Après des années de lobbying intensif, les banquiers vont finalement obtenir le détricotage par Donald Trump de la réglementation mise en place pour prévenir une nouvelle crise et protéger les consommateurs des excès de la finance.

Le président américain a paraphé vendredi un décret ordonnant un réexamen de l'ensemble des lois financières «Dodd-Frank» promulguées en 2010 par Barack Obama.

«Positif»: le commentaire d'un trader de fonds spéculatif résume bien le sentiment général dans les milieux financiers new-yorkais, où on se garde néanmoins de toute célébration bruyante par crainte d'un retour de bâton tant la colère à l'encontre de Wall Street reste prégnante.

En janvier, des militants proches de l'aile gauche du parti démocrate ont organisé des manifestations devant la banque d'affaires Goldman Sachs dans de nombreuses villes du pays, réclamant que les banquiers soient tenus responsables de leurs errements ayant conduit en 2008 à la plus grave crise financière depuis 1929.

«Nous sommes satisfaits», confie à l'AFP un banquier sous couvert d'anonymat. Comme lui, la plupart des banquiers sollicités par l'AFP ont exigé l'anonymat pour s'exprimer.

L'association bancaire ABA a salué une initiative qui «devrait permettre de libérer le pouvoir de l'industrie bancaire», tandis que le Financial Services Roundtable, le lobby des grandes banques, va travailler avec la nouvelle administration sur des réformes «constructives».

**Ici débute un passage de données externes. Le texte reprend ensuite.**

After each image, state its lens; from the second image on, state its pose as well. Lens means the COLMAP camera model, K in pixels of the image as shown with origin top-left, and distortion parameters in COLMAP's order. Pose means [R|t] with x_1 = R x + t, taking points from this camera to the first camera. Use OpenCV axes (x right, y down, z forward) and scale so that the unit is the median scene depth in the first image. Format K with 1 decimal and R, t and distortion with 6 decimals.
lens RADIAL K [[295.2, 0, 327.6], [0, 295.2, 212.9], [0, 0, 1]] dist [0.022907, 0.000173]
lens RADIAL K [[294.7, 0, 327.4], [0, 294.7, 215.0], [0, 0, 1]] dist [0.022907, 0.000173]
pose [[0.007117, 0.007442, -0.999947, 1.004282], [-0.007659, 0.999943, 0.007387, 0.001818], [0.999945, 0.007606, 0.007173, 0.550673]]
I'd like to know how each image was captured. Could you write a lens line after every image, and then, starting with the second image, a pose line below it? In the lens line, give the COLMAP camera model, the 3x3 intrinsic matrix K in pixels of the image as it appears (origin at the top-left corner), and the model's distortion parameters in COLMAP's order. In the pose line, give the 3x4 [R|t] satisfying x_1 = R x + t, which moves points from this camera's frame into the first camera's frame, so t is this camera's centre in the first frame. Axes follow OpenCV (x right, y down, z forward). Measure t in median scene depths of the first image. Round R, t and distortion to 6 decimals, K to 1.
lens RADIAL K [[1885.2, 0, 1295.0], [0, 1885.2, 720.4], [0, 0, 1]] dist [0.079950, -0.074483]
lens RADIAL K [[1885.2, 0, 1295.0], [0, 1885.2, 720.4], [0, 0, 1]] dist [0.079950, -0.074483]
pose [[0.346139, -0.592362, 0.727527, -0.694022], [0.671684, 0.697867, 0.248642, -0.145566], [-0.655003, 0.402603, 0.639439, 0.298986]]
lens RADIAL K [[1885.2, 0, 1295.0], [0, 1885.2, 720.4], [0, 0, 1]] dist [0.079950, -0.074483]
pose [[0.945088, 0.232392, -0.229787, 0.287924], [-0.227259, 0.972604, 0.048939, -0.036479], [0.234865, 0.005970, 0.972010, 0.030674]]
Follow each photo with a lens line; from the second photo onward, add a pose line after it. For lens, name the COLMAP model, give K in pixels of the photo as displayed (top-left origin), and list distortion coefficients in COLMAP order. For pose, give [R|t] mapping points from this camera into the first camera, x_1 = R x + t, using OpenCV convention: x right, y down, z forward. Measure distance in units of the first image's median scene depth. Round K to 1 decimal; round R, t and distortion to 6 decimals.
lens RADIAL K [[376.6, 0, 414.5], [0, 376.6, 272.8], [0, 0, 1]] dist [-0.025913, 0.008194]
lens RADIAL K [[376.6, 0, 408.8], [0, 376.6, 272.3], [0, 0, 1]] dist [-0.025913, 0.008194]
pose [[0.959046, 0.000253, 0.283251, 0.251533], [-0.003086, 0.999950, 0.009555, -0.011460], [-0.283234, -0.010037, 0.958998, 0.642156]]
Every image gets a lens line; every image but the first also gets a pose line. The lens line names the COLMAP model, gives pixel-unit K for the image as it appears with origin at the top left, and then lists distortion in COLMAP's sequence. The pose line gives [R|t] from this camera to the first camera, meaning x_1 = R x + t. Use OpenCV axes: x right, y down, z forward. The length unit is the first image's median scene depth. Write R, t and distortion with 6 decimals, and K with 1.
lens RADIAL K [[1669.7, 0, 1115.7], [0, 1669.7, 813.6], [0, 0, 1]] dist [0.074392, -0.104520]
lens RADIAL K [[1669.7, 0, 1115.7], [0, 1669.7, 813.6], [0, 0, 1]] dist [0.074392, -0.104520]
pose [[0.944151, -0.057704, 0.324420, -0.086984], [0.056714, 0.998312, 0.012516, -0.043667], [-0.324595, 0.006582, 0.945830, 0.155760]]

«C'est une trahison d'une de ses promesses de campagne, en l'occurrence faite à ceux qui ont été saignés par Wall Street et qui constituaient le pilier de sa base électorale», fustige en revanche Bartlett Naylor, de l'association de défense des consommateurs Public Citizen.

Donald Trump avait axé sa campagne sur le rejet des élites, symbolisées notamment par les banquiers dont l'impunité supposée est régulièrement dénoncée aussi bien à gauche qu'à droite de l'échiquier politique américain.

Contactées par l'AFP, Goldman Sachs a indiqué qu'il n'y avait rien à commenter pour l'instant, tandis que JPMorgan Chase, dont le PDG Jamie Dimon était l'un des fervents opposants à cette réglementation, ainsi que Morgan Stanley, n'ont pas souhaité réagir.

Il faut regarder vers la Bourse pour observer l'impact sur les banques de ce début de déréglementation qui devrait relancer la prise de risques.

À la mi-journée à Wall Street, le titre Goldman Sachs gagnait 4,36%, JPMorgan 2,83%, Morgan Stanley 5,57%, Bank of America 2,67%, Citigroup 3,13% et Wells Fargo 2,70%.

Prudence

Les obligations des grandes banques étaient également recherchées, entraînant une baisse de leurs rendements. Les prix des contrats d'assurance que doivent souscrire les créanciers d'institutions financières (CDS) reculaient.

Un trader, qui a acheté des titres bancaires vendredi matin, indiquait à l'AFP que ses transactions avaient été motivées par le fait que les banques n'auront plus à supporter les nombreux coûts liés à l'application de la loi.

Ces établissements avaient été contraints d'investir des millions de dollars dans les technologies, le renforcement de leurs procédures de contrôle et d'alerte et d'embaucher des milliers de personnes.

L'administration Trump devrait également dans les prochains assouplir la règle Volcker, qui limite la capacité des banques à spéculer avec leur propre argent, et se débarrasser de la disposition forçant les courtiers à privilégier les intérêts de leurs clients, connue sous le nom de «fiduciary rule».

Conséquence: les banques devraient redevenir très actives dans la spéculation, estiment les analystes du cabinet Trefis.

Elles jouent souvent le rôle d'animateurs de marchés en assurant la liquidité des titres, c'est-à-dire leur capacité à être achetés ou vendus rapidement. C'est l'absence de liquidités sur les marchés qui avait aggravé la crise de 2008.

Forcées de renforcer leurs fonds propres, les grandes banques pourvoyaient modérément les marchés lors des dernières années, limitant ainsi de fait la spéculation.

Vendredi, certains banquiers appelaient à la prudence, notant que le feu vert du Congrès est requis pour révoquer la loi Dodd-Frank.

Et ce n'est pas gagné car les partisans de la loi - nombreux parmi les parlementaires républicains d'États dévastés par les «subprimes» - font valoir qu'elle a permis d'assainir le bilan des banques et redonner confiance au système financier américain au travers des tests de résistance annuels et des niveaux de liquidités importants.